Federal Criminal Law—Inducing Unlawful Immigration
United States v. Hansen, No. 22-179
Argument: March 27, 2023
Question Presented:
Whether the federal criminal prohibition against encouraging or inducing unlawful immigration for commercial advantage or private financial gain, in violation of 8 U.S.C. § 1324(a)(1)(A)(iv) and (B)(i), is facially unconstitutional on First Amendment overbreadth grounds.
Venue—Remedy
Smith v. United States, No. 21-1576
Argument: March 28, 2023
Question Presented:
Whether the proper remedy for the government’s failure to prove venue is an acquittal or a new trial for the same offense in a different venue.

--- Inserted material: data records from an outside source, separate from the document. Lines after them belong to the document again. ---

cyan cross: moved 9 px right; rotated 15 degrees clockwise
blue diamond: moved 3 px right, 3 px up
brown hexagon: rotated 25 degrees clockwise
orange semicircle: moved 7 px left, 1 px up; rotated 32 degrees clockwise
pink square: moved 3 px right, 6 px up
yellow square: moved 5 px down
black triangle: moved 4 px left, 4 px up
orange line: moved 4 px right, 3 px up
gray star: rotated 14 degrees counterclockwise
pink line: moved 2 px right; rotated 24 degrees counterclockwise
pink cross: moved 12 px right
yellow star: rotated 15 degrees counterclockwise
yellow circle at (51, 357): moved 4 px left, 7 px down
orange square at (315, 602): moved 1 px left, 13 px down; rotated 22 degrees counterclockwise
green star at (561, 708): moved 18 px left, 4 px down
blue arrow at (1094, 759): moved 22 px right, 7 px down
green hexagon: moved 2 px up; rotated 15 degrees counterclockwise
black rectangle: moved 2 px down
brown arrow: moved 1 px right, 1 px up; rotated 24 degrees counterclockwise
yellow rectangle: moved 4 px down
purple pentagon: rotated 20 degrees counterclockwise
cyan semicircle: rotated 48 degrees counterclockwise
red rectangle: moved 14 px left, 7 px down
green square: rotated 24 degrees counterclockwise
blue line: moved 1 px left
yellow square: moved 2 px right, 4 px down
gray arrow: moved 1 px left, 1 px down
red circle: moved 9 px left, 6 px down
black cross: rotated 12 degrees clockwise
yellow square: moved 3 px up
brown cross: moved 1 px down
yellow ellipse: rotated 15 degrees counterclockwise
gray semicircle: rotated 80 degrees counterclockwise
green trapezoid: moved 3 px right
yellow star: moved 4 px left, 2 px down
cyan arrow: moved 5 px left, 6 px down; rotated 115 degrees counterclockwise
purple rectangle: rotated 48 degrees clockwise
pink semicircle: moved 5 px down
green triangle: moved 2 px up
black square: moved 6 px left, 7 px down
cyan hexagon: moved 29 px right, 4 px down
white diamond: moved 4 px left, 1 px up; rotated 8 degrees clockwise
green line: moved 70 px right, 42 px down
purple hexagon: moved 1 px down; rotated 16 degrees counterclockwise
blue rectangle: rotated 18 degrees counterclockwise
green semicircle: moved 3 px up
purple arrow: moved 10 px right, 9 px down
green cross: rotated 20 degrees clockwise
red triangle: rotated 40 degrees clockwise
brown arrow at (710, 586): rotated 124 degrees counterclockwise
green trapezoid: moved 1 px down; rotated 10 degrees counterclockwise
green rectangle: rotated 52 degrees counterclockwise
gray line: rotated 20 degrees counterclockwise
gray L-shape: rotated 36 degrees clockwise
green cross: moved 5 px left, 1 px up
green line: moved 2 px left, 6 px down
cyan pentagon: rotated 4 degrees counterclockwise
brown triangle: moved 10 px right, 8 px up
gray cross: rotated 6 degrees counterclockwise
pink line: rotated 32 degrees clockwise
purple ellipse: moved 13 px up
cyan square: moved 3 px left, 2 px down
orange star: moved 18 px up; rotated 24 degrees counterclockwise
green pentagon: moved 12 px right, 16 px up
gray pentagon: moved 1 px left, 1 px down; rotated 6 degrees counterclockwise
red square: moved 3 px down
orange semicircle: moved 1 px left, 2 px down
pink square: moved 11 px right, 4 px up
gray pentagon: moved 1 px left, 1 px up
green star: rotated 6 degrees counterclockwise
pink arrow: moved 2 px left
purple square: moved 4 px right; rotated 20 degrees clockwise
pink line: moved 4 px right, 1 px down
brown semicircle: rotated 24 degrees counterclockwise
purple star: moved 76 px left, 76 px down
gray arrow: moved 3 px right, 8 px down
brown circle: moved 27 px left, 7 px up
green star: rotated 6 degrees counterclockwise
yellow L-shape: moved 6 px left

Sentencing—Consecutive Sentencing
Lora v. United States, No. 22-49
Argument: March 28, 2023
Question Presented:
Whether the consecutive sentencing provision in 18 U.S.C. § 924(c)(1)(D)(ii) applies when sentencing a defendant for causing death through the use of a firearm within the meaning of Section 924(j).
Sixth Amendment—Confrontation Clause
United States v. Samia, No. 22-196
Argumet: March 29, 2023
Question Presented:
Whether admitting a codefendant’s redacted out-of-court confession that immediately inculpates a defendant based on the surrounding context violates the defendant’s rights under the confrontation clause of the Sixth Amendment.
First Amendment—True Threats
Counterman v. Colorado, No. 22-138
Argument: April 19, 2023
Question Presented:
Whether, to establish that a statement is a “true threat” unprotected by the First Amendment, the government must show that the speaker subjectively knew or intended the threatening nature of the statement, or whether it is enough to show that an objective “reasonable person” would regard the statement as a threat of violence.